Şimdi, İç Tüzük, İç Tüzük... Ya, İç Tüzük'ü de uyguladığınız mı var? Anayasa mı ki uygulanıyor? Şimdi, Anayasa değişikliği diye ortaya çıkmışız. Sanki mevcutta Anayasa uygulanıyor. Bu darbe Anayasası olsa bile, mevcutta Anayasa uygulanıyor, hatta yasalar uygulanıyor da bizim eksiğimiz kalmış bir tek Anayasa, koştur koştur Anayasa'ya doğru gidiyoruz.

Ben yine söylüyorum, hiç endişelenmeyin. Bu konuşmamı Türkiye'de hiç kimse duymayacak. Bu kadar adaletsiz bir yarıştayız. Adaletli bir yarış olsa siz de çıkardınız, ben de çıkardım, bütün halkımızın duyacağı şekilde siz de konuşurdunuz, biz de konuşurduk. Böyle bir şans var mı? Hayır, böyle bir şans yok.

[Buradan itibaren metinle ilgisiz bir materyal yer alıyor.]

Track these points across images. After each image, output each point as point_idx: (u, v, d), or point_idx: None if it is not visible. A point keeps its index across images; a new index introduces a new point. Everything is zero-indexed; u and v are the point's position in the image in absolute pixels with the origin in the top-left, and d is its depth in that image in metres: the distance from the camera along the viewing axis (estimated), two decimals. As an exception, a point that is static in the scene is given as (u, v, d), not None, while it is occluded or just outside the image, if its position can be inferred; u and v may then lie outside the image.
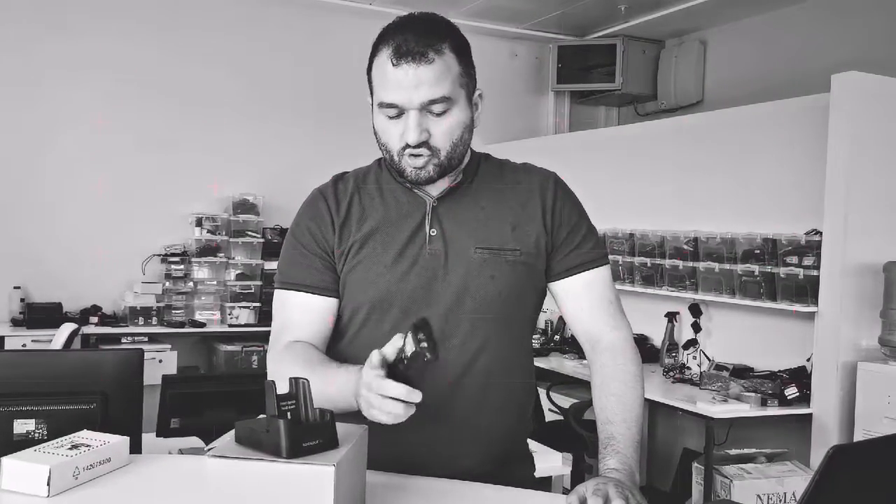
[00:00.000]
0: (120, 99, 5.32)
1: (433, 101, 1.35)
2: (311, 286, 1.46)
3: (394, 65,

En ufak bir şeyde yayın yasağı var. Bizimle insanlar konuşmaya korkuyor.

KADİM DURMAZ (Tokat) - Zaten kapalı, çekmiyor.

AYKUT ERDOĞDU (İstanbul) - Yani şimdi bu kameralar bana dönmüş. Ben yine söylüyorum, beni yayınlayamazsınız, rüşvetle kurulmuş medya beni yayınlayamaz, kamu rantlarından geçinenler yayınlayamaz, Hükûmetten korkanlar... Üç beş tane bağımsız medya var. Boşu boşuna bana döndürmeyin; siz burada Bakanı görüp patronlarınız bakanlara nasıl yalakalık yapacak diye orada karar verileceğini düşünüyorum, emekçiler kusura bakmasın.

EJDER AÇIKKAPI (Elâzığ) - Hakaret etmeyin, çok ayıp.

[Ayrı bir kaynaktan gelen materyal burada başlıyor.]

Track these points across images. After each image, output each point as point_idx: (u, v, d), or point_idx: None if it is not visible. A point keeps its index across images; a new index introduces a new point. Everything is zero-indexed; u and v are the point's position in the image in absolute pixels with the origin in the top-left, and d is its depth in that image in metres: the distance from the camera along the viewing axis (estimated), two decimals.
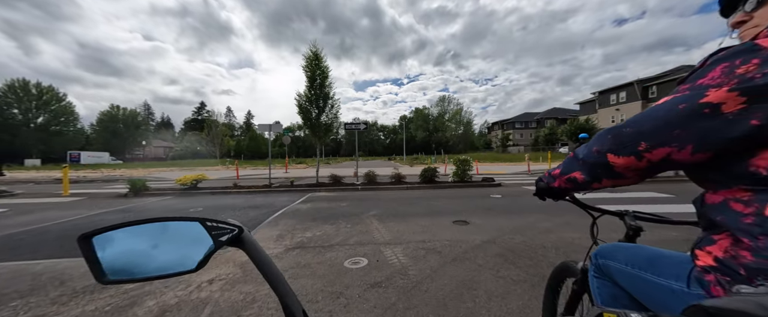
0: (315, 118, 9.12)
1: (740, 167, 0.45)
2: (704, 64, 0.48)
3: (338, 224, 4.33)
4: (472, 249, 3.10)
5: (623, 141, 0.53)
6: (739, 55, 0.44)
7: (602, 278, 0.75)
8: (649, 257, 0.63)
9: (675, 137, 0.47)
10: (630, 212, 0.90)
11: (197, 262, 0.40)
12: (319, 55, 9.10)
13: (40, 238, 3.88)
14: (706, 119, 0.44)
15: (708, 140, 0.45)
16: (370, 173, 9.39)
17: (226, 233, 0.41)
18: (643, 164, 0.52)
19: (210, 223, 0.41)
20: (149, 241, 0.41)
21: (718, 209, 0.49)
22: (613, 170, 0.56)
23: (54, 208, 6.24)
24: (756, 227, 0.42)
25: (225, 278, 2.49)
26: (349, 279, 2.42)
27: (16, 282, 2.47)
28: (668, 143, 0.48)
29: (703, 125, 0.45)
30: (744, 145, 0.44)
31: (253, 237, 0.42)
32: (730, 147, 0.45)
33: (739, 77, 0.42)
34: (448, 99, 76.19)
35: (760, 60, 0.42)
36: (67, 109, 47.28)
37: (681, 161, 0.49)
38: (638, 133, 0.51)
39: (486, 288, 2.20)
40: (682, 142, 0.47)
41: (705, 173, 0.52)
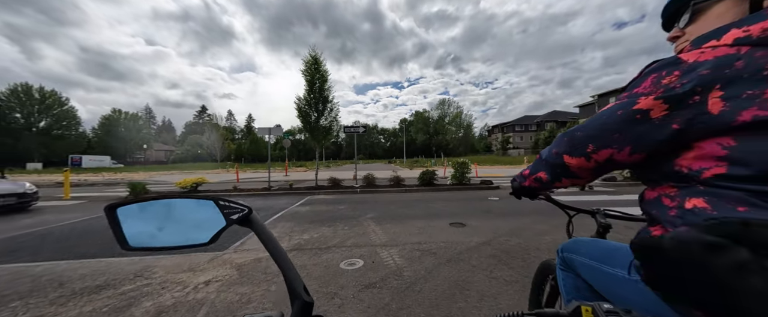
0: (314, 121, 9.19)
1: (668, 167, 0.51)
2: (640, 75, 0.53)
3: (336, 226, 4.36)
4: (467, 250, 3.12)
5: (575, 144, 0.59)
6: (664, 67, 0.49)
7: (567, 271, 0.79)
8: (603, 249, 0.68)
9: (615, 139, 0.53)
10: (601, 211, 0.94)
11: (210, 237, 0.44)
12: (318, 60, 9.20)
13: (41, 241, 3.92)
14: (638, 123, 0.50)
15: (641, 142, 0.51)
16: (369, 176, 9.43)
17: (237, 213, 0.44)
18: (591, 164, 0.58)
19: (222, 202, 0.45)
20: (168, 215, 0.44)
21: (653, 204, 0.54)
22: (569, 170, 0.62)
23: (55, 211, 6.29)
24: (678, 219, 0.48)
25: (221, 279, 2.52)
26: (344, 280, 2.44)
27: (16, 283, 2.50)
28: (610, 145, 0.54)
29: (637, 129, 0.51)
30: (670, 146, 0.49)
31: (259, 218, 0.45)
32: (659, 149, 0.50)
33: (663, 87, 0.48)
34: (448, 102, 76.55)
35: (680, 72, 0.47)
36: (69, 113, 47.61)
37: (622, 161, 0.55)
38: (586, 136, 0.57)
39: (478, 288, 2.23)
40: (621, 144, 0.53)
41: (643, 173, 0.57)
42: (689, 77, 0.46)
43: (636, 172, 0.59)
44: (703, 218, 0.39)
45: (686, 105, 0.46)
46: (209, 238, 0.44)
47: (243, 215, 0.45)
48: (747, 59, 0.43)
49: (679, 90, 0.46)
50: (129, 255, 3.14)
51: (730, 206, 0.43)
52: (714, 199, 0.44)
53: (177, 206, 0.45)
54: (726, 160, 0.44)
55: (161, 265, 2.85)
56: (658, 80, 0.49)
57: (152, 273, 2.68)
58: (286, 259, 0.42)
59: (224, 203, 0.45)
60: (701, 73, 0.45)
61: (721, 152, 0.44)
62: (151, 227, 0.44)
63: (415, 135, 73.04)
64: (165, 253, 3.24)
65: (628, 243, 0.51)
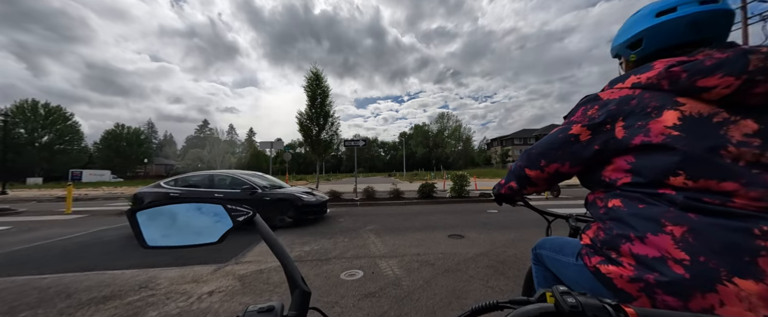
0: (315, 135, 9.40)
1: (598, 177, 0.66)
2: (575, 106, 0.71)
3: (336, 238, 4.42)
4: (464, 261, 3.19)
5: (531, 159, 0.76)
6: (589, 102, 0.67)
7: (538, 264, 0.94)
8: (560, 243, 0.82)
9: (559, 156, 0.70)
10: (573, 216, 1.08)
11: (219, 237, 0.50)
12: (319, 76, 9.53)
13: (46, 254, 3.98)
14: (572, 144, 0.66)
15: (575, 158, 0.67)
16: (369, 189, 9.51)
17: (243, 215, 0.51)
18: (545, 175, 0.75)
19: (230, 206, 0.52)
20: (181, 218, 0.50)
21: (591, 205, 0.69)
22: (530, 180, 0.79)
23: (57, 225, 6.34)
24: (604, 216, 0.62)
25: (224, 290, 2.58)
26: (344, 289, 2.51)
27: (24, 295, 2.56)
28: (556, 160, 0.71)
29: (572, 148, 0.67)
30: (595, 162, 0.65)
31: (262, 220, 0.52)
32: (589, 163, 0.67)
33: (588, 117, 0.64)
34: (448, 116, 77.46)
35: (598, 106, 0.64)
36: (72, 128, 48.09)
37: (565, 172, 0.72)
38: (539, 153, 0.74)
39: (475, 297, 2.30)
40: (563, 160, 0.69)
41: (584, 182, 0.73)
42: (603, 111, 0.62)
43: (580, 181, 0.74)
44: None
45: (602, 131, 0.62)
46: (218, 237, 0.50)
47: (247, 217, 0.51)
48: (639, 99, 0.59)
49: (598, 120, 0.62)
50: (133, 267, 3.20)
51: (634, 204, 0.57)
52: (625, 200, 0.59)
53: (189, 209, 0.51)
54: (630, 172, 0.59)
55: (165, 276, 2.92)
56: (585, 111, 0.66)
57: (157, 284, 2.74)
58: (285, 254, 0.47)
59: (231, 206, 0.52)
60: (610, 108, 0.61)
61: (627, 166, 0.59)
62: (166, 228, 0.49)
63: (414, 148, 73.45)
64: (179, 250, 3.31)
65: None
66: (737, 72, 0.50)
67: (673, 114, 0.54)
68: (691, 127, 0.52)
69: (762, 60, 0.49)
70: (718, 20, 0.61)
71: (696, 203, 0.50)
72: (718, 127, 0.51)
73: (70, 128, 47.96)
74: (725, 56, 0.51)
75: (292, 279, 0.45)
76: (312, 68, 9.64)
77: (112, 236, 5.10)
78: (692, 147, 0.51)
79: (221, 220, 0.51)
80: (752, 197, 0.47)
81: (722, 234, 0.47)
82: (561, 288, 0.38)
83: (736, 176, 0.49)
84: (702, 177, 0.50)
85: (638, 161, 0.57)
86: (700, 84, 0.53)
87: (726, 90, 0.51)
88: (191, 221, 0.50)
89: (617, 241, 0.56)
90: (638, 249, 0.53)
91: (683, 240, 0.49)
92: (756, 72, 0.49)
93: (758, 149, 0.49)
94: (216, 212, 0.51)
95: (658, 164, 0.54)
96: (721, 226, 0.47)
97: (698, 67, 0.53)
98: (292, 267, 0.46)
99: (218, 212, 0.51)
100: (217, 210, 0.51)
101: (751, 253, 0.44)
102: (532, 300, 0.40)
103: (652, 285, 0.49)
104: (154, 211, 0.50)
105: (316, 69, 9.61)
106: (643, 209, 0.55)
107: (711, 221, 0.48)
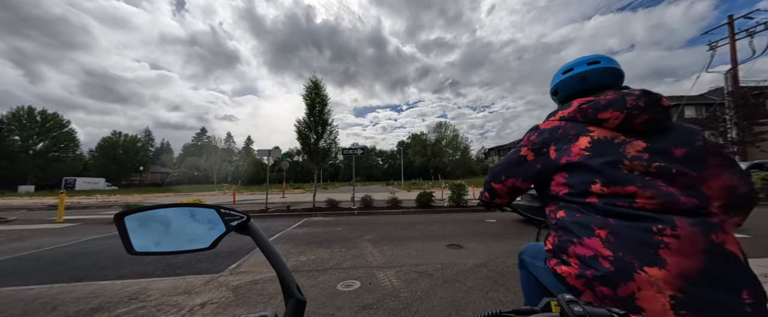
0: (313, 143, 9.38)
1: (548, 191, 0.79)
2: (525, 133, 0.86)
3: (333, 248, 4.35)
4: (463, 272, 3.14)
5: (495, 175, 0.92)
6: (533, 131, 0.84)
7: (523, 269, 1.01)
8: (537, 249, 0.91)
9: (513, 173, 0.86)
10: (544, 223, 1.12)
11: (211, 242, 0.48)
12: (318, 84, 9.59)
13: (33, 264, 3.87)
14: (522, 164, 0.83)
15: (525, 175, 0.84)
16: (366, 198, 9.44)
17: (236, 220, 0.49)
18: (505, 188, 0.91)
19: (223, 210, 0.49)
20: (172, 222, 0.48)
21: (548, 217, 0.80)
22: (496, 192, 0.95)
23: (48, 234, 6.20)
24: (555, 225, 0.73)
25: (217, 301, 2.51)
26: (341, 301, 2.45)
27: (8, 307, 2.47)
28: (511, 176, 0.87)
29: (522, 167, 0.83)
30: (541, 178, 0.80)
31: (256, 225, 0.50)
32: (536, 180, 0.82)
33: (531, 142, 0.81)
34: (445, 125, 77.87)
35: (537, 134, 0.81)
36: (68, 135, 47.68)
37: (520, 187, 0.88)
38: (500, 171, 0.91)
39: (474, 308, 2.24)
40: (516, 176, 0.85)
41: (541, 197, 0.84)
42: (541, 137, 0.80)
43: (538, 194, 0.86)
44: None
45: (541, 153, 0.79)
46: (210, 243, 0.47)
47: (241, 221, 0.48)
48: (563, 128, 0.77)
49: (538, 145, 0.80)
50: (123, 278, 3.11)
51: (573, 213, 0.69)
52: (567, 210, 0.71)
53: (181, 214, 0.48)
54: (566, 186, 0.72)
55: (156, 288, 2.84)
56: (529, 137, 0.83)
57: (147, 295, 2.66)
58: (280, 261, 0.45)
59: (225, 211, 0.49)
60: (545, 135, 0.79)
61: (563, 181, 0.73)
62: (156, 233, 0.47)
63: (412, 158, 73.51)
64: (168, 256, 3.22)
65: None
66: (620, 108, 0.69)
67: (585, 139, 0.72)
68: (598, 147, 0.70)
69: (635, 100, 0.69)
70: (601, 74, 0.83)
71: (613, 207, 0.63)
72: (618, 146, 0.68)
73: (66, 135, 47.55)
74: (613, 97, 0.71)
75: (287, 288, 0.43)
76: (311, 77, 9.72)
77: (104, 245, 4.99)
78: (601, 164, 0.67)
79: (214, 225, 0.49)
80: (647, 197, 0.62)
81: (633, 233, 0.59)
82: (567, 296, 0.37)
83: (633, 182, 0.64)
84: (611, 184, 0.65)
85: (569, 176, 0.72)
86: (600, 116, 0.72)
87: (616, 120, 0.70)
88: (183, 226, 0.48)
89: (565, 245, 0.67)
90: (579, 250, 0.64)
91: (607, 241, 0.61)
92: (632, 108, 0.69)
93: (647, 162, 0.65)
94: (209, 217, 0.49)
95: (581, 178, 0.69)
96: (632, 227, 0.60)
97: (597, 105, 0.73)
98: (287, 275, 0.44)
99: (211, 216, 0.49)
100: (210, 215, 0.49)
101: (653, 247, 0.56)
102: (537, 310, 0.39)
103: (591, 279, 0.60)
104: (144, 215, 0.47)
105: (315, 77, 9.68)
106: (580, 218, 0.67)
107: (625, 223, 0.61)
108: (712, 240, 0.56)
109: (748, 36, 13.74)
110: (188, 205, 0.49)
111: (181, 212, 0.49)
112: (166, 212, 0.48)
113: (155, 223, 0.47)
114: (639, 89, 0.72)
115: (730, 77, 11.80)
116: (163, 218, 0.48)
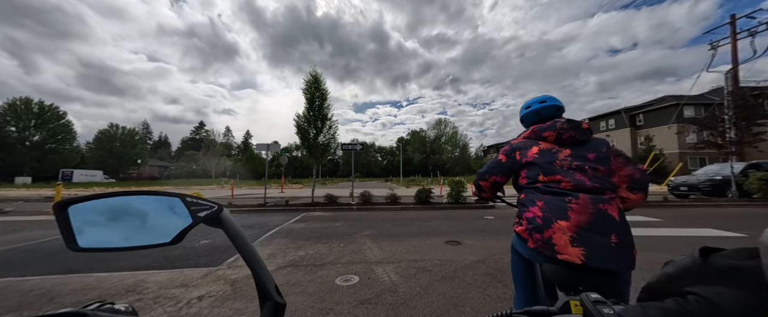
0: (312, 138, 9.33)
1: (518, 183, 1.20)
2: (502, 148, 1.27)
3: (331, 243, 4.34)
4: (461, 268, 3.14)
5: (481, 175, 1.32)
6: (507, 144, 1.26)
7: (513, 252, 1.21)
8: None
9: (495, 171, 1.27)
10: None
11: (173, 236, 0.40)
12: (318, 79, 9.51)
13: (29, 255, 3.84)
14: (500, 164, 1.25)
15: (503, 172, 1.25)
16: (365, 194, 9.43)
17: (205, 210, 0.41)
18: (489, 183, 1.31)
19: (190, 199, 0.42)
20: (127, 213, 0.40)
21: (519, 201, 1.14)
22: (481, 188, 1.35)
23: (43, 226, 6.16)
24: (522, 206, 1.08)
25: (215, 295, 2.49)
26: (339, 296, 2.44)
27: (4, 298, 2.45)
28: (493, 174, 1.28)
29: (500, 167, 1.25)
30: (512, 173, 1.23)
31: (231, 217, 0.43)
32: (508, 174, 1.25)
33: (505, 152, 1.24)
34: (445, 122, 77.83)
35: (510, 146, 1.24)
36: (65, 127, 47.28)
37: (500, 181, 1.29)
38: (486, 171, 1.31)
39: (472, 304, 2.24)
40: (497, 173, 1.27)
41: (515, 187, 1.24)
42: (511, 148, 1.22)
43: (514, 186, 1.25)
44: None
45: (511, 157, 1.21)
46: (172, 237, 0.40)
47: (212, 212, 0.42)
48: (524, 142, 1.20)
49: (509, 152, 1.22)
50: (120, 270, 3.09)
51: (528, 194, 1.08)
52: (525, 192, 1.11)
53: (138, 203, 0.41)
54: (525, 177, 1.14)
55: (154, 280, 2.82)
56: (504, 149, 1.26)
57: (145, 288, 2.64)
58: (257, 259, 0.40)
59: (192, 200, 0.42)
60: (514, 146, 1.22)
61: (524, 174, 1.15)
62: (106, 225, 0.39)
63: (412, 154, 73.47)
64: (120, 253, 3.21)
65: None
66: (554, 129, 1.12)
67: (536, 148, 1.15)
68: (542, 154, 1.12)
69: (562, 124, 1.10)
70: (549, 109, 1.25)
71: (548, 188, 1.04)
72: (554, 153, 1.10)
73: (63, 127, 47.14)
74: (550, 123, 1.15)
75: (263, 289, 0.38)
76: (311, 71, 9.62)
77: None
78: (543, 162, 1.09)
79: (178, 216, 0.41)
80: (566, 182, 1.01)
81: (555, 203, 0.98)
82: (593, 296, 0.34)
83: (560, 173, 1.04)
84: (548, 174, 1.06)
85: (527, 171, 1.15)
86: (543, 135, 1.15)
87: (552, 137, 1.13)
88: (139, 217, 0.40)
89: (522, 213, 1.06)
90: (528, 215, 1.02)
91: (542, 208, 0.99)
92: (560, 130, 1.11)
93: (569, 162, 1.06)
94: (172, 207, 0.41)
95: (533, 172, 1.11)
96: (555, 199, 0.98)
97: (541, 128, 1.16)
98: (263, 274, 0.39)
99: (175, 206, 0.41)
100: (174, 204, 0.41)
101: (564, 210, 0.94)
102: (554, 311, 0.36)
103: (531, 230, 0.98)
104: (92, 205, 0.39)
105: (315, 72, 9.59)
106: (530, 196, 1.07)
107: (552, 197, 1.00)
108: (598, 207, 0.93)
109: (750, 36, 13.69)
110: (147, 193, 0.41)
111: (138, 200, 0.41)
112: (120, 200, 0.40)
113: (106, 214, 0.39)
114: (566, 119, 1.14)
115: (731, 77, 11.78)
116: (117, 208, 0.40)
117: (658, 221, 6.01)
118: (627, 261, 0.87)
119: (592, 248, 0.85)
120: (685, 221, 5.93)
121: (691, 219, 6.22)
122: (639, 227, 5.29)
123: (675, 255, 0.34)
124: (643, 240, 4.26)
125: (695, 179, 10.62)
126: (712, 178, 10.18)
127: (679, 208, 8.15)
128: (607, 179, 1.02)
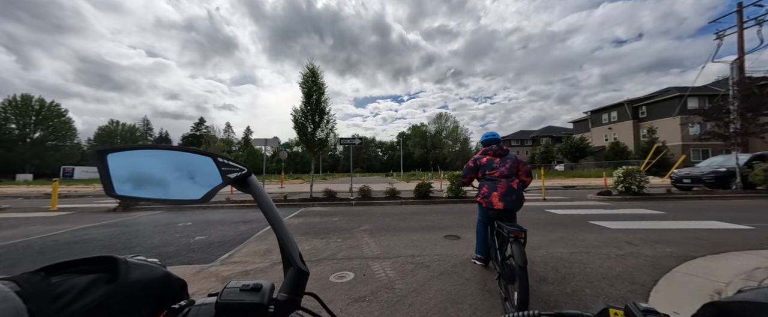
0: (310, 133, 9.21)
1: (477, 175, 2.87)
2: (470, 160, 2.96)
3: (328, 238, 4.27)
4: (460, 263, 3.06)
5: (464, 175, 2.95)
6: (474, 159, 2.91)
7: (479, 216, 2.96)
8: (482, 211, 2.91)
9: (468, 172, 2.91)
10: None
11: (203, 194, 0.41)
12: (315, 72, 9.34)
13: (21, 252, 3.78)
14: (470, 168, 2.89)
15: (473, 173, 2.88)
16: (364, 189, 9.35)
17: (235, 172, 0.43)
18: (467, 179, 2.94)
19: (221, 160, 0.43)
20: (161, 166, 0.41)
21: (479, 185, 2.79)
22: (464, 183, 2.98)
23: (39, 222, 6.11)
24: (480, 187, 2.75)
25: (206, 292, 2.41)
26: (332, 293, 2.36)
27: None
28: (469, 173, 2.90)
29: (470, 169, 2.89)
30: (475, 172, 2.87)
31: (258, 182, 0.44)
32: (475, 174, 2.88)
33: (473, 160, 2.91)
34: (446, 116, 77.36)
35: (475, 158, 2.90)
36: (65, 124, 47.20)
37: (472, 176, 2.90)
38: (464, 173, 2.95)
39: (471, 301, 2.16)
40: (470, 173, 2.89)
41: (477, 177, 2.88)
42: (474, 159, 2.90)
43: (476, 178, 2.88)
44: None
45: (475, 164, 2.86)
46: (202, 195, 0.41)
47: (241, 175, 0.43)
48: (480, 156, 2.88)
49: (474, 162, 2.89)
50: None
51: (481, 180, 2.79)
52: (481, 182, 2.77)
53: (172, 158, 0.42)
54: (481, 173, 2.81)
55: None
56: (472, 159, 2.93)
57: None
58: (283, 226, 0.41)
59: (223, 161, 0.43)
60: (476, 159, 2.88)
61: (480, 172, 2.82)
62: (141, 176, 0.40)
63: (412, 149, 73.22)
64: (154, 204, 3.12)
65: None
66: (492, 150, 2.81)
67: (485, 158, 2.79)
68: (488, 161, 2.77)
69: (496, 147, 2.82)
70: (494, 140, 2.93)
71: (490, 177, 2.68)
72: (492, 161, 2.75)
73: (64, 124, 47.10)
74: (490, 146, 2.85)
75: (288, 255, 0.39)
76: (308, 64, 9.44)
77: (94, 234, 4.90)
78: (489, 167, 2.74)
79: (209, 175, 0.43)
80: (497, 174, 2.65)
81: (492, 185, 2.60)
82: (643, 305, 0.32)
83: (495, 170, 2.68)
84: (489, 170, 2.72)
85: (481, 170, 2.80)
86: (488, 152, 2.82)
87: (491, 152, 2.80)
88: (173, 173, 0.41)
89: (479, 190, 2.71)
90: (483, 191, 2.64)
91: (488, 187, 2.61)
92: (495, 149, 2.80)
93: (498, 166, 2.70)
94: (204, 166, 0.43)
95: (483, 170, 2.77)
96: (493, 183, 2.61)
97: (487, 149, 2.84)
98: (288, 241, 0.40)
99: (207, 165, 0.43)
100: (206, 163, 0.43)
101: (495, 187, 2.56)
102: (588, 315, 0.34)
103: (483, 196, 2.62)
104: (130, 154, 0.40)
105: (312, 65, 9.41)
106: (483, 182, 2.73)
107: (491, 181, 2.63)
108: (510, 184, 2.55)
109: (757, 24, 13.38)
110: (182, 149, 0.43)
111: (172, 155, 0.42)
112: (156, 154, 0.41)
113: (142, 165, 0.41)
114: (497, 144, 2.85)
115: (736, 67, 11.54)
116: (152, 161, 0.41)
117: (662, 213, 5.90)
118: (518, 206, 2.51)
119: (506, 202, 2.47)
120: (690, 214, 5.82)
121: (695, 212, 6.11)
122: (641, 220, 5.19)
123: (681, 249, 0.26)
124: (646, 232, 4.15)
125: (699, 171, 10.48)
126: (716, 170, 10.04)
127: (684, 200, 8.04)
128: (513, 171, 2.64)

AYKUT ERDOĞDU (İstanbul) - Ben ayıbı, şeyi bilirim kardeşim. Evet, o gazete basanları, cam kıranları, gidip gazeteci dövdürenleri, onları cesaretlendirmek ayıptır bu ülkede.

EBUBEKİR GİZLİGİDER (Nevşehir) - TRT'yi basanlara, onlara ne diyorsunuz?

AYKUT ERDOĞDU (İstanbul) - TRT'yi basıp cam mı kırmış? Atatürk'e hakaret ediliyor. Orada benim de vergim var.

EBUBEKİR GİZLİGİDER (Nevşehir) - Polislere hakaret ediyor aynı milletvekili, grup başkan vekili TRT'yi basıyor, yanındaki milletvekili "Kapıyı kırarım." diyor.

MUSA ÇAM (İzmir) - Ne basması? Randevu verilmiyor.

BAŞKAN - Değerli milletvekilleri...

AYKUT ERDOĞDU (İstanbul) - Sen eğer milletvekilini almazsan, o milletvekili...

BAŞKAN - Değerli milletvekilleri...

AYTUĞ ATICI (Mersin) - TRT'yi basmak size yakışan bir şey o. TRT basma değil o, misafir gidiyor, içeri alınmıyor milletvekili, ne demek!

EBUBEKİR GİZLİGİDER (Nevşehir) - Buradaki basın hangi görüşten olursa olsun onların da hakkını savunmak hepimizin görevi, içlerinde muhalif görüşte de olanlar olabilir.

AYTUĞ ATICI (Mersin) - Elbette herkesin hakkını savunacağız.

BAŞKAN - Değerli milletvekilleri... Değerli milletvekilleri...

AYTUĞ ATICI (Mersin) - Çakallar hariç herkesin hakkını savunacağız.

EBUBEKİR GİZLİGİDER (Nevşehir) - Bu kadar değil, bu kadar değil!

AYKUT ERDOĞDU (İstanbul) - Bak, şimdi, bir temel mantık hatan var.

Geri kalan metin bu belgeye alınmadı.